Radford and Duhamel, favourites for a medal at the 2014 Sochi Winter Olympics after claiming bronze at the world championships last spring, will debut their short program for a global audience Friday at Skate Canada International.

The 28-year-old Radford grew up in Balmertown – the northernmost town reachable by car in Ontario and a 28-hour drive from Toronto – and began playing the piano at 8, the same year he started skating.

His love of music is part of what first drew him to skating, and his two passions have been intertwined since. "Music through my whole skating career has provided the biggest balance, because there's been ups and downs, but when I can go home and sit at my piano, it clears my mind completely, and everything is back to normal," said Radford, who studied at Toronto's Royal Conservatory of Music and is working on his Grade 10.

Friends who've heard Radford play had encouraged him for years to skate to a piece of his own music. It helps, he said, that the type of music he writes is "very skateable."

"It's emotional, it's something you might hear on a film soundtrack," Radford said. "I'm very lucky my two major talents, skating and music, are able to complement one another and come together in a moment like this."

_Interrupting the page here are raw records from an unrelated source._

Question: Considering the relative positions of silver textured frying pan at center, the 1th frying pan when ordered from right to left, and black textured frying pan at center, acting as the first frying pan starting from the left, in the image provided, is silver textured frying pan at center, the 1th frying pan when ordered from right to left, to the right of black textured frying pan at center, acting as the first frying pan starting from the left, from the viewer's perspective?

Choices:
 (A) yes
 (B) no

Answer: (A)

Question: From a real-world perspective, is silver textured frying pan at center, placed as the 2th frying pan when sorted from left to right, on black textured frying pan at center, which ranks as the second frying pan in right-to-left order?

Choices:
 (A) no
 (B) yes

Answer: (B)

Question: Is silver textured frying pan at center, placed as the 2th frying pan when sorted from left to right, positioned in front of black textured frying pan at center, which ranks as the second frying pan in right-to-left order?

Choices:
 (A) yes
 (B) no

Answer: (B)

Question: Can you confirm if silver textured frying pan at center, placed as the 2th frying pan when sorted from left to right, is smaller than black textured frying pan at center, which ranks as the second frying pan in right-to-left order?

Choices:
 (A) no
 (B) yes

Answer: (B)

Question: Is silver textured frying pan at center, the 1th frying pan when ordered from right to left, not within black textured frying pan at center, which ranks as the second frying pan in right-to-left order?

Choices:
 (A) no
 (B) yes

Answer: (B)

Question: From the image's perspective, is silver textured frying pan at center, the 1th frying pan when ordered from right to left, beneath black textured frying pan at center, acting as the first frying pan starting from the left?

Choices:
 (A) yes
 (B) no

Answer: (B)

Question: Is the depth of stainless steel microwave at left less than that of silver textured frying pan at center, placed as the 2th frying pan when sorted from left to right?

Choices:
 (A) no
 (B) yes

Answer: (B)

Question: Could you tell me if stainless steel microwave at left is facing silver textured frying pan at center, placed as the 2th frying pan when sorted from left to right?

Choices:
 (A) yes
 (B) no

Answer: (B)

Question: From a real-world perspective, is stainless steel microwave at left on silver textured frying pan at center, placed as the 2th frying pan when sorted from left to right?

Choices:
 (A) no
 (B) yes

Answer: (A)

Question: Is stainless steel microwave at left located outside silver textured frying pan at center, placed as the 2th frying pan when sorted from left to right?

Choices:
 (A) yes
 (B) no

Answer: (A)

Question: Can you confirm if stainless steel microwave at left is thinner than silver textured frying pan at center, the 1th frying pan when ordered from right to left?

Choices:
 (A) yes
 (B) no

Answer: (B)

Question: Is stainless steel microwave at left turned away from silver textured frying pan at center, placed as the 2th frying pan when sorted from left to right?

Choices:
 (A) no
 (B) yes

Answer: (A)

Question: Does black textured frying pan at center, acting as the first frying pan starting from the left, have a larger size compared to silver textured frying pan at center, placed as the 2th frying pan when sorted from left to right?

Radford is always at his piano "fiddling around," and figures he's composed hundreds of songs over the years, but knew if he ever skated to one it would be this particular piece, which he describes as more "inspirational" than sad.

He worked with Canadian composer Louis Babin to arrange the music for an orchestra and then in April, they recorded the song in a Montreal studio with a 16-piece string section.

"That was a whole experience in itself. It was a spiritual experience hearing my music come to life in the studio," Radford said.

The only concern for Duhamel, a 27-year-old from Lively, Ont., was she wouldn't be as emotionally invested in the music as her partner – hence the decision to make the song a tribute to all the people in their lives. "I think [using the music] was a good idea, and I think there's no better time to do it than at the Olympics, when the whole world will be watching and they'll see it," she said.

"That's the most inspirational time of our careers that we're going to have."

Still, in a sport in which the same pieces of music are continually regurgitated – think of the "Battle of the Carmens" between Katarina Witt and Debi Thomas at the 1988 Calgary Games – Radford knew using an original piece of music, composed by himself no less, was an Olympic-sized risk.

"We put ourselves out there as skaters and as athletes in a subjective sport where a whole lot of it can be based as opinion. And I'm also putting myself out there as an artist, and putting my soul out there with this piece of music," he said.

"People like orange but hate red, so some people will love it or not like it. But it's unique that I get to use both of my talents, and when we skate to the music, I think it will combine to create a special moment rather than just a performance of skating."

The U.S.'s Timothy Dolensky has skated to piano music he's composed, and Radford and Duhamel have been told a Ukrainian skater in the 1990s did the same thing. But the Canadians believe it will be a first for an Olympics.